CP: For 300 Actas, I used archival materials from the Archdiocese of Buenos Aires to explore the fate of native peoples after the military advance on their territories. This is an invisible topic in official narratives. I worked from the texts of Alexis Papazian and Mariano Nagy, two historians who have recently investigated the functioning of Martin Garcia Island. Through their texts, I learned of the indigenous baptisms on the island and the existence of the archive, where I photographed the material. The proceedings give a large amount of information, including the name, age, and geographical origin of the baptized person. It took me a long time to understand what I could do with that information. Finally, I decided to replicate the names of the baptized exactly as they appeared in the proceedings, as well as their age and racial information, using the same calligraphy reproduced with a fretwork on very thin sheets of silver; each proceeding fills one metal sheet. The 300 proceedings are combined to constitute an extensive silver surface. It was exhibited at the ESMA (Escuela de Mecánica de la Armada), a clandestine detention and extermination center during the last civil-military dictatorship, in the context of Bienalsur.
MCB: Your exhibition “Democracia, en obra” (“Democracy, under construction,” 2018) was shown at the Kirschner Cultural Center, where you also participated in “Formas de violencia” (“Forms of Violence,” 2017). How do 21st-century forms of violence echo your interests, and how might they drive future works?
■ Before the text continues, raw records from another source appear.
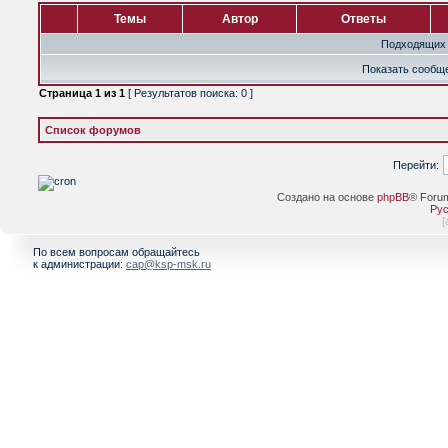
Темы
Автор
Ответы
Подходящих 
Показать сообще
Страница
1
из
1
[ Результатов поиска: 0 ]
Список форумов
Перейти:
Создано на основе
phpBB
® Foru
Рус
[
По всем вопросам обращайтесь
к администрации:
cap@ksp-msk.ru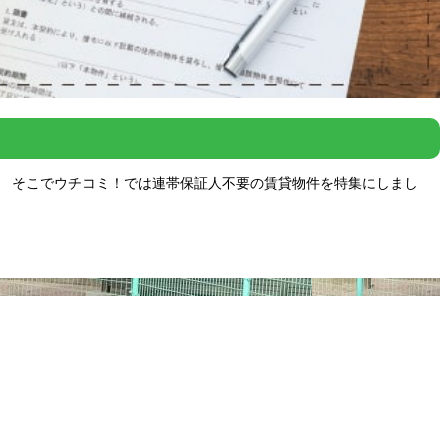
。 そこでウチコミ！では連帯保証人不要の賃貸物件を特集にしまし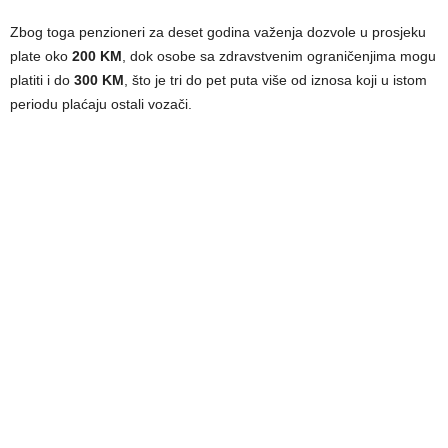
Zbog toga penzioneri za deset godina važenja dozvole u prosjeku
plate oko
200 KM
, dok osobe sa zdravstvenim ograničenjima mogu
platiti i do
300 KM
, što je tri do pet puta više od iznosa koji u istom
periodu plaćaju ostali vozači.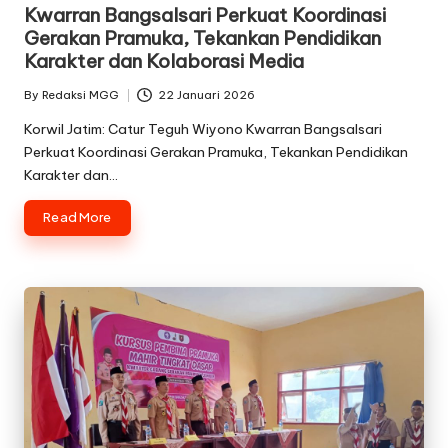
in
Kwarran Bangsalsari Perkuat Koordinasi
Gerakan Pramuka, Tekankan Pendidikan
Karakter dan Kolaborasi Media
By
Redaksi MGG
22 Januari 2026
Posted
by
Korwil Jatim: Catur Teguh Wiyono Kwarran Bangsalsari
Perkuat Koordinasi Gerakan Pramuka, Tekankan Pendidikan
Karakter dan…
Read More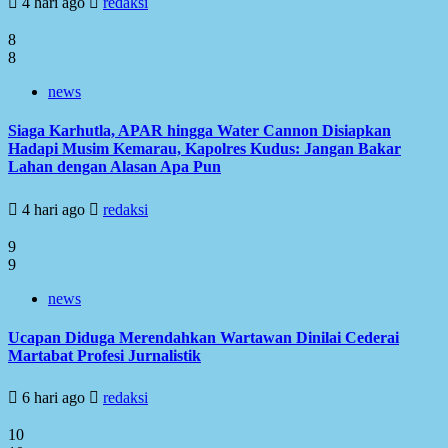
4 hari ago
redaksi
8
8
news
Siaga Karhutla, APAR hingga Water Cannon Disiapkan
Hadapi Musim Kemarau, Kapolres Kudus: Jangan Bakar
Lahan dengan Alasan Apa Pun
4 hari ago
redaksi
9
9
news
Ucapan Diduga Merendahkan Wartawan Dinilai Cederai
Martabat Profesi Jurnalistik
6 hari ago
redaksi
10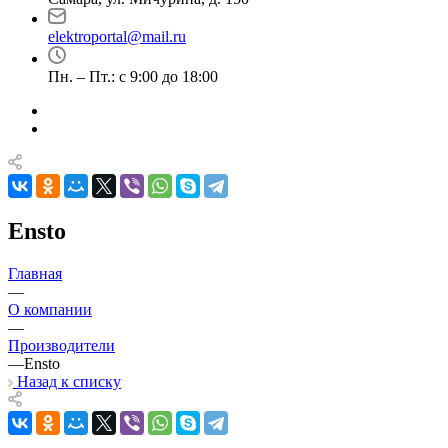
elektroportal@mail.ru
Пн. – Пт.: с 9:00 до 18:00
Ensto
Главная
—
О компании
—
Производители
—
Ensto
Назад к списку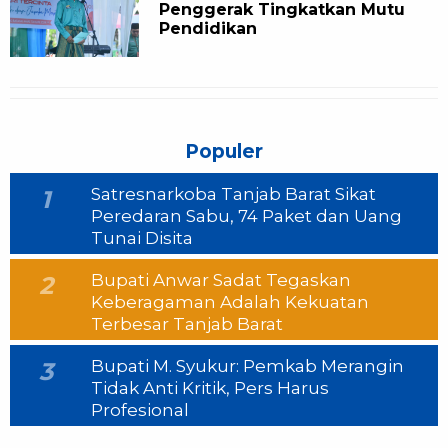
Penggerak Tingkatkan Mutu
Pendidikan
Populer
Satresnarkoba Tanjab Barat Sikat
1
Peredaran Sabu, 74 Paket dan Uang
Tunai Disita
Bupati Anwar Sadat Tegaskan
2
Keberagaman Adalah Kekuatan
Terbesar Tanjab Barat
Bupati M. Syukur: Pemkab Merangin
3
Tidak Anti Kritik, Pers Harus
Profesional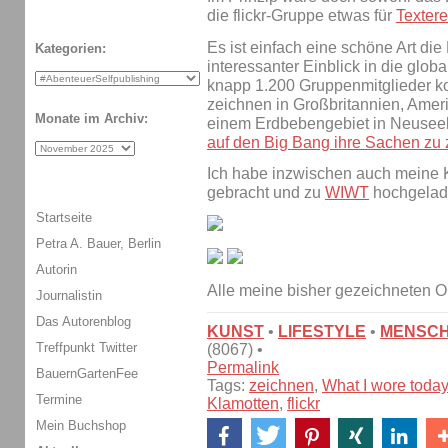
die flickr-Gruppe etwas für
Textere
Es ist einfach eine schöne Art die
Kategorien:
interessanter Einblick in die glo
knapp 1.200 Gruppenmitglieder ko
zeichnen in Großbritannien, Ameri
Monate im Archiv:
einem Erdbebengebiet in Neusee
auf den Big Bang ihre Sachen zu
Ich habe inzwischen auch meine K
gebracht und zu
WIWT
hochgelad
Startseite
Petra A. Bauer, Berlin
Autorin
Alle meine bisher gezeichneten O
Journalistin
Das Autorenblog
KUNST
•
LIFESTYLE
•
MENSC
Treffpunkt Twitter
(8067) •
Permalink
BauernGartenFee
Tags:
zeichnen
,
What I wore today
Termine
Klamotten
,
flickr
Mein Buchshop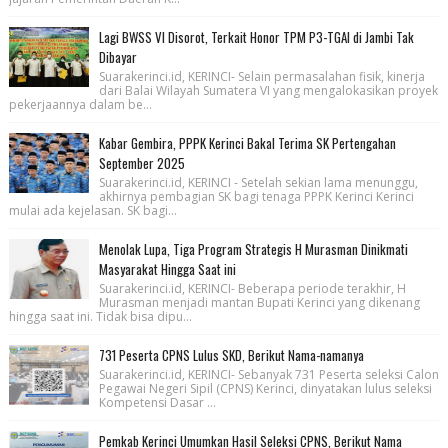
Lagi BWSS VI Disorot, Terkait Honor TPM P3-TGAI di Jambi Tak
Dibayar
Suarakerinci.id, KERINCI- Selain permasalahan fisik, kinerja
dari Balai Wilayah Sumatera VI yang mengalokasikan proyek
pekerjaannya dalam be...
Kabar Gembira, PPPK Kerinci Bakal Terima SK Pertengahan
September 2025
Suarakerinci.id, KERINCI - Setelah sekian lama menunggu,
akhirnya pembagian SK bagi tenaga PPPK Kerinci Kerinci
mulai ada kejelasan. SK bagi...
Menolak Lupa, Tiga Program Strategis H Murasman Dinikmati
Masyarakat Hingga Saat ini
Suarakerinci.id, KERINCI- Beberapa periode terakhir, H
Murasman menjadi mantan Bupati Kerinci yang dikenang
hingga saat ini. Tidak bisa dipu...
731 Peserta CPNS Lulus SKD, Berikut Nama-namanya
Suarakerinci.id, KERINCI- Sebanyak 731 Peserta seleksi Calon
Pegawai Negeri Sipil (CPNS) Kerinci, dinyatakan lulus seleksi
Kompetensi Dasar ...
Pemkab Kerinci Umumkan Hasil Seleksi CPNS, Berikut Nama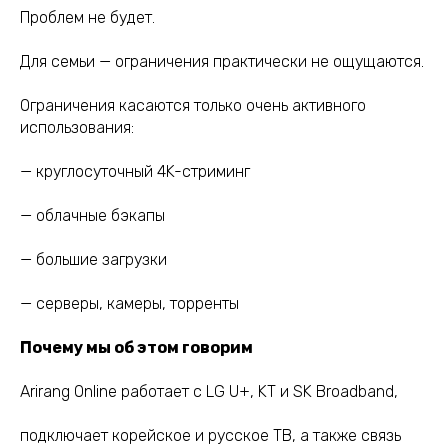
Проблем не будет.
Для семьи — ограничения практически не ощущаются.
Ограничения касаются только очень активного
использования:
— круглосуточный 4K-стриминг
— облачные бэкапы
— большие загрузки
— серверы, камеры, торренты
Почему мы об этом говорим
Arirang Online работает с LG U+, KT и SK Broadband,
подключает корейское и русское ТВ, а также связь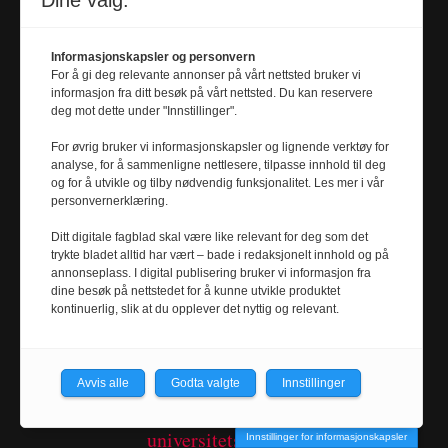
Dine valg:
Tel. 472 38 560
Informasjonskapsler og personvern
For å gi deg relevante annonser på vårt nettsted bruker vi
Journalist
informasjon fra ditt besøk på vårt nettsted. Du kan reservere
MARI RIAN HANGER
deg mot dette under "Innstillinger".
mari.r.hanger@
For øvrig bruker vi informasjonskapsler og lignende verktøy for
analyse, for å sammenligne nettlesere, tilpasse innhold til deg
universitetsavisa.no
og for å utvikle og tilby nødvendig funksjonalitet. Les mer i vår
Tel. 995 86 297
personvernerklæring.
Ditt digitale fagblad skal være like relevant for deg som det
trykte bladet alltid har vært – bade i redaksjonelt innhold og på
annonseplass. I digital publisering bruker vi informasjon fra
dine besøk på nettstedet for å kunne utvikle produktet
kontinuerlig, slik at du opplever det nyttig og relevant.
Journalist
SYNNE MÆLE
Avvis alle
Godta valgte
Innstillinger
synne.male@
universitetsavisa.no
Innstillinger for informasjonskapsler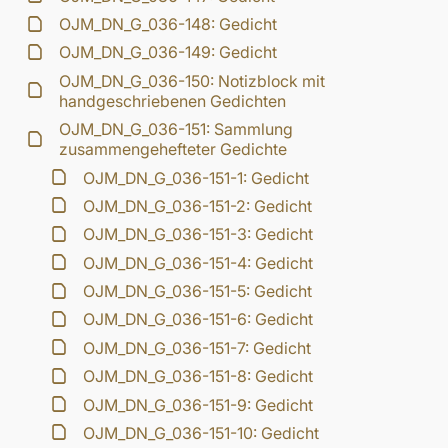
OJM_DN_G_036-148: Gedicht
OJM_DN_G_036-149: Gedicht
OJM_DN_G_036-150: Notizblock mit
handgeschriebenen Gedichten
OJM_DN_G_036-151: Sammlung
zusammengehefteter Gedichte
OJM_DN_G_036-151-1: Gedicht
OJM_DN_G_036-151-2: Gedicht
OJM_DN_G_036-151-3: Gedicht
OJM_DN_G_036-151-4: Gedicht
OJM_DN_G_036-151-5: Gedicht
OJM_DN_G_036-151-6: Gedicht
OJM_DN_G_036-151-7: Gedicht
OJM_DN_G_036-151-8: Gedicht
OJM_DN_G_036-151-9: Gedicht
OJM_DN_G_036-151-10: Gedicht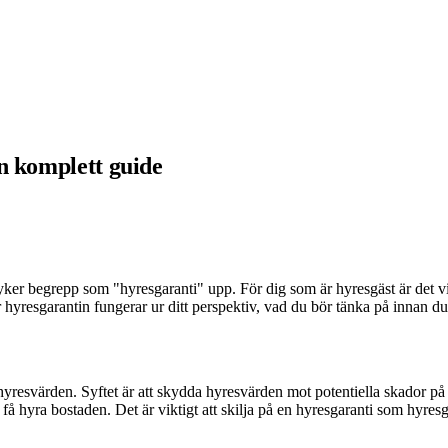
n komplett guide
dyker begrepp som "hyresgaranti" upp. För dig som är hyresgäst är det vik
yresgarantin fungerar ur ditt perspektiv, vad du bör tänka på innan du a
hyresvärden. Syftet är att skydda hyresvärden mot potentiella skador på
tt få hyra bostaden. Det är viktigt att skilja på en hyresgaranti som hyr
CP: My work deals with historical and political violence. In 1976, when the military government took power, I was an architecture student at the University of Buenos Aires. I belong to a generation that went through the dictatorship. Many years later, when I began to articulate a speech that alluded to the violence exerted by the state, historical quotations allowed me to achieve some distance from a very painful topic. But as I progressed in the task, I understood that distance wasn’t possible. There are historical continuities and a persistence that somehow refer to the present.
This article appears in the May/June issue of Sculpture.